* What you have to do *
Reproduce every entry that follows word for word, but omit the images.

* Information provided *
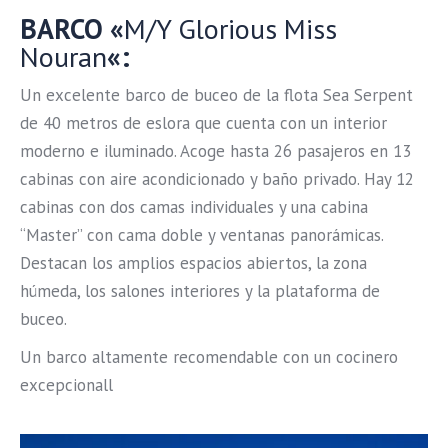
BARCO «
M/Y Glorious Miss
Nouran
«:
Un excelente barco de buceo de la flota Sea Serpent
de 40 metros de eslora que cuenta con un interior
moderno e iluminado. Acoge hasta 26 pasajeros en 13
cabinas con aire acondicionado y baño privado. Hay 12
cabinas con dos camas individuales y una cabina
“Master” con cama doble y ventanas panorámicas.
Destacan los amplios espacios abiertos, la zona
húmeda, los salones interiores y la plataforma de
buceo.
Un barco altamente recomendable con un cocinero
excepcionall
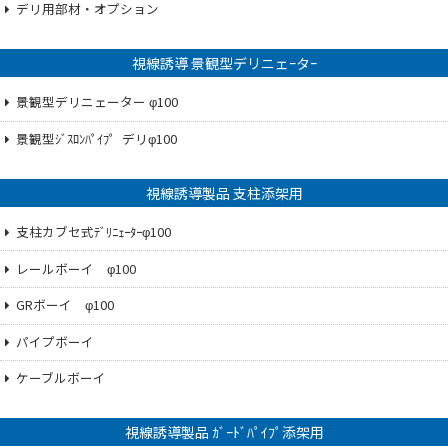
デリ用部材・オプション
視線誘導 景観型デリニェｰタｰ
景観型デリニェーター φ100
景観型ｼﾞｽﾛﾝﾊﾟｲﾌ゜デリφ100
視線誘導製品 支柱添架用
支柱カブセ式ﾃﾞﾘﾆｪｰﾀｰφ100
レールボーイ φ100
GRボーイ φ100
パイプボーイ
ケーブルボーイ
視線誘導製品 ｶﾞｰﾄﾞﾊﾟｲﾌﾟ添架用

* Output of the task *
BARCO «
M/Y Glorious Miss
Nouran
«:
Un excelente barco de buceo de la flota Sea Serpent
de 40 metros de eslora que cuenta con un interior
moderno e iluminado. Acoge hasta 26 pasajeros en 13
cabinas con aire acondicionado y baño privado. Hay 12
cabinas con dos camas individuales y una cabina
“Master” con cama doble y ventanas panorámicas.
Destacan los amplios espacios abiertos, la zona
húmeda, los salones interiores y la plataforma de
buceo.
Un barco altamente recomendable con un cocinero
excepcionall
デリ用部材・オプション
視線誘導 景観型デリニェｰタｰ
景観型デリニェーター φ100
景観型ｼﾞｽﾛﾝﾊﾟｲﾌ゜デリφ100
視線誘導製品 支柱添架用
支柱カブセ式ﾃﾞﾘﾆｪｰﾀｰφ100
レールボーイ φ100
GRボーイ φ100
パイプボーイ
ケーブルボーイ
視線誘導製品 ｶﾞｰﾄﾞﾊﾟｲﾌﾟ添架用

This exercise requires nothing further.